» Exercise brief
Each line of the data below that carries the word "hand" needs to be copied.

***** Data for processing

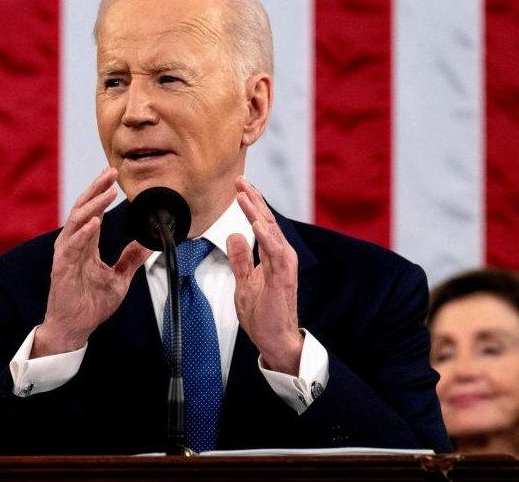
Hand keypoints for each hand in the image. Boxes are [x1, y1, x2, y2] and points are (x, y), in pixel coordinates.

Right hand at [32, 167, 150, 357]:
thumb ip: (131, 259)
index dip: (101, 193)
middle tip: (110, 172)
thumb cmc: (90, 304)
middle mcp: (74, 244)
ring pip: (77, 222)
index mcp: (86, 244)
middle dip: (96, 189)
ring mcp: (66, 255)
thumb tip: (148, 244)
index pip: (93, 211)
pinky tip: (95, 222)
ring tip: (107, 192)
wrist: (75, 328)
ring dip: (93, 205)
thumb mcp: (119, 279)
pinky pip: (72, 246)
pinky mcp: (62, 268)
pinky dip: (83, 233)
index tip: (114, 177)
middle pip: (83, 208)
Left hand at [226, 177, 302, 374]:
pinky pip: (275, 252)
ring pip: (271, 231)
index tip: (239, 186)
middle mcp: (281, 256)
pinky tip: (256, 222)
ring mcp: (284, 265)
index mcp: (272, 256)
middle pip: (266, 221)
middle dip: (253, 199)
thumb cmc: (263, 314)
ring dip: (257, 211)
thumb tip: (234, 235)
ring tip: (245, 194)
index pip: (261, 223)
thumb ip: (241, 258)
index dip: (250, 204)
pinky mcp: (283, 277)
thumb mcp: (244, 281)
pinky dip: (266, 235)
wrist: (274, 339)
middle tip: (239, 179)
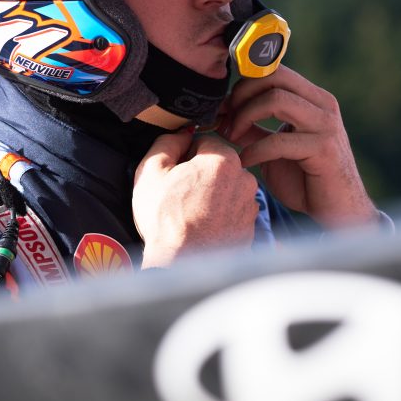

**********

» Result
Hand keypoints for each hand in the image. Boxes are [x1, y1, x2, y2] and points are (x, y), in pixel coordinates.
Right hand at [32, 167, 150, 357]:
Left hand at [226, 177, 302, 374]:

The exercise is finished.